I worked a few years ago with a senior executive who had suddenly lost his job as a result of a reorganisation. I noticed immediately that he pronounced some common words in unconventional ways.  Among many other examples, the word something he pronounced sun-thin, think was fink, nuclear was nucular, prescription was perscription and etcetera was eckcetera, disastrous was disasterous. Since I noticed it immediately, I assumed that any recruiter would do the same.

This client was at risk of being rejected on grounds that would most probably never be mentioned to him. This was because to mention it would lay the recruiter open to charges of discrimination and prejudice and also because people quail at having to say something so personal and have no idea how to do it in a way that is not hurtful or humiliating.

YOUR OBJECTIVE
Retype the account of the executive's pronunciation, from "I worked a few" down to "hurtful or humiliating.", without any changes.

Chart interpretation exercises

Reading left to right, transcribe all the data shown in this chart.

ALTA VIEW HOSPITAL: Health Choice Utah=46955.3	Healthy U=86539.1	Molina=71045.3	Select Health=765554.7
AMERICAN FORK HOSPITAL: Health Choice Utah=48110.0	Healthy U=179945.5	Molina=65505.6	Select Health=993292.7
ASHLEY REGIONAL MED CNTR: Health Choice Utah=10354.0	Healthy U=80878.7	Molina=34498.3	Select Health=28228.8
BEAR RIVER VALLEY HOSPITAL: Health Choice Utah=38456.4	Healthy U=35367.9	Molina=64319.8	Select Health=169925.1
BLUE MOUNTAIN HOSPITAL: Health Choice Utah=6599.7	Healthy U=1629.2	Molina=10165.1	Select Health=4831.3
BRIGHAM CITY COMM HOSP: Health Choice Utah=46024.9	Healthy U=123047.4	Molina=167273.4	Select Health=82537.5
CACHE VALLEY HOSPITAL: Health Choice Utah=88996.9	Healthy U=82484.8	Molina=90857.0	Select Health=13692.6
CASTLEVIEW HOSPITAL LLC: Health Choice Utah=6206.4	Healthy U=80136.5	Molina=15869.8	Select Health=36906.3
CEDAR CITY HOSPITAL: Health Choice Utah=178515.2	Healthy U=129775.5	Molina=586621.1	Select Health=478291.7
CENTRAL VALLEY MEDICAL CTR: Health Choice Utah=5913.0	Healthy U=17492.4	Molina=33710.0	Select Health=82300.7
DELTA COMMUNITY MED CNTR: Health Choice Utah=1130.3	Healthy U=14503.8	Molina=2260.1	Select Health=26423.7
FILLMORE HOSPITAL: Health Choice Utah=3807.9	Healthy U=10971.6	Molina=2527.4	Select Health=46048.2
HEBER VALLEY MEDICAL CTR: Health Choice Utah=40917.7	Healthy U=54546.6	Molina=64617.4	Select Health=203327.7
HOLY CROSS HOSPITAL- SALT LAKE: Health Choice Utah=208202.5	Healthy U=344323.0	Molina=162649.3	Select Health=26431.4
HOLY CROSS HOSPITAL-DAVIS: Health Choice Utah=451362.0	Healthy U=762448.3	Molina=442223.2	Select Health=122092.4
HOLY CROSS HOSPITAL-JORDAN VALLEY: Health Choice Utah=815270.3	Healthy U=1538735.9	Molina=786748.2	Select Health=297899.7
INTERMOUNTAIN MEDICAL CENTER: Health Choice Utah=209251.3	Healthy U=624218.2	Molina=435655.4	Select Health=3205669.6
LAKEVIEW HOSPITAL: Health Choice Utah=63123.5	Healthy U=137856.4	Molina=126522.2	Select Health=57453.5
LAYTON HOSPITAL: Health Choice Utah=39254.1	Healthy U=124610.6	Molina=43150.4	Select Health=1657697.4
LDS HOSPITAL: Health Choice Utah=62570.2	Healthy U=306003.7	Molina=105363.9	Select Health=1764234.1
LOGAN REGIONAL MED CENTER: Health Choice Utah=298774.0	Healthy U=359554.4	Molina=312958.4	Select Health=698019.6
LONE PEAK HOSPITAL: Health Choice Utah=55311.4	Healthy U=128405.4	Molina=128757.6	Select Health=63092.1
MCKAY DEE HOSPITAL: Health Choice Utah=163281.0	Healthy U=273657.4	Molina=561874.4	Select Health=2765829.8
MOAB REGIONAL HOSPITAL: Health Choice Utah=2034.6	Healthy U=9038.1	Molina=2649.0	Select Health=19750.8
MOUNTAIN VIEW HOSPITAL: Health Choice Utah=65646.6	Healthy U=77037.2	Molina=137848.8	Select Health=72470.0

TASK RESPONSE
I worked a few years ago with a senior executive who had suddenly lost his job as a result of a reorganisation. I noticed immediately that he pronounced some common words in unconventional ways.  Among many other examples, the word something he pronounced sun-thin, think was fink, nuclear was nucular, prescription was perscription and etcetera was eckcetera, disastrous was disasterous. Since I noticed it immediately, I assumed that any recruiter would do the same.

This client was at risk of being rejected on grounds that would most probably never be mentioned to him. This was because to mention it would lay the recruiter open to charges of discrimination and prejudice and also because people quail at having to say something so personal and have no idea how to do it in a way that is not hurtful or humiliating.